WHAT TO WORK ON: In the records that follow, find each line containing "root" and copy it.

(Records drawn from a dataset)
■ ■ ■ ■ ■
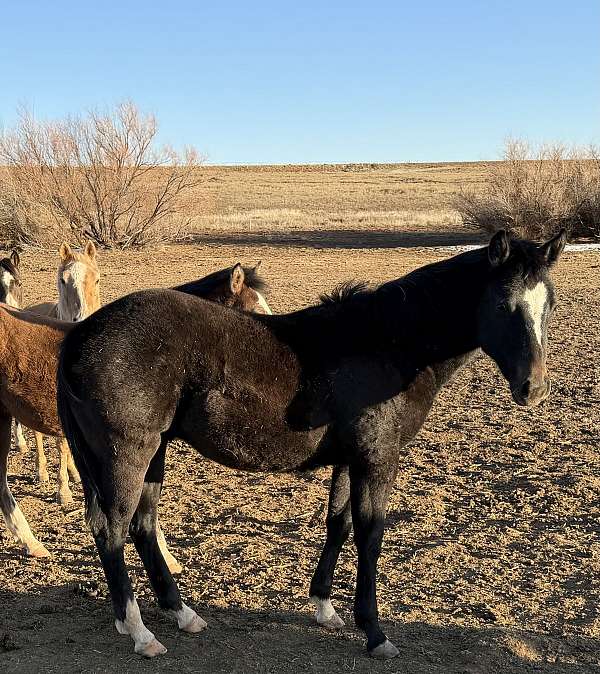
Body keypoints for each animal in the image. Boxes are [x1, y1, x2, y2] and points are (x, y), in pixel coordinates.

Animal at [56, 230, 566, 660]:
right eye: (502, 304)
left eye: (550, 304)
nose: (533, 389)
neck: (389, 343)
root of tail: (80, 335)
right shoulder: (377, 459)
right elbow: (370, 536)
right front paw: (375, 632)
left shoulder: (350, 459)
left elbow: (337, 525)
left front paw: (325, 607)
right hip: (129, 454)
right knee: (112, 529)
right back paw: (140, 632)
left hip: (154, 453)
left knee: (142, 526)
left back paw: (181, 614)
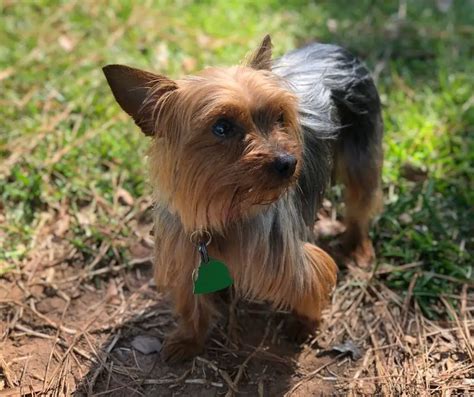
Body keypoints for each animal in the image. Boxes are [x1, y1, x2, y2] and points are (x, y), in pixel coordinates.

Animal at [103, 34, 382, 362]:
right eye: (222, 127)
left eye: (279, 117)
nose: (289, 163)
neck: (225, 209)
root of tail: (333, 47)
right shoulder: (184, 252)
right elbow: (191, 302)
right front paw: (189, 339)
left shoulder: (285, 256)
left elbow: (310, 283)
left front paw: (304, 324)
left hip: (360, 153)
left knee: (360, 201)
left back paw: (357, 246)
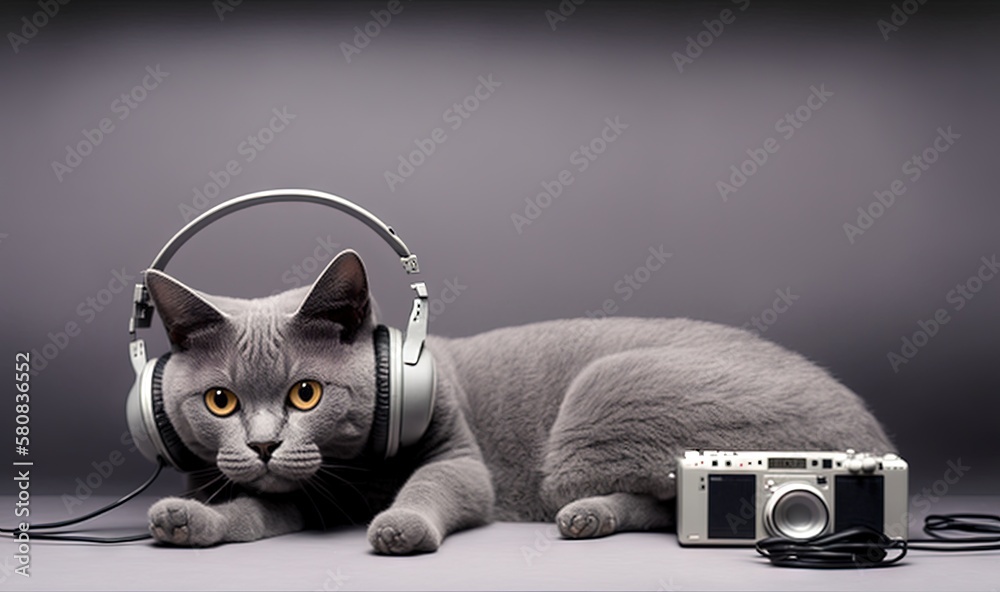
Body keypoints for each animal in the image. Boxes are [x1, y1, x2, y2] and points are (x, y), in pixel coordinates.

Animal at [141, 250, 892, 556]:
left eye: (306, 393)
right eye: (220, 401)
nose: (265, 444)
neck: (350, 478)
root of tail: (874, 429)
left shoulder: (459, 458)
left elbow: (436, 485)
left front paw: (399, 526)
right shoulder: (299, 496)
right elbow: (251, 512)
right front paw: (186, 520)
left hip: (599, 398)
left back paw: (585, 515)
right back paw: (588, 521)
■ ■ ■ ■ ■
TASK ANSWER:
root of tail: (80, 335)
root of tail: (333, 47)
root of tail: (874, 429)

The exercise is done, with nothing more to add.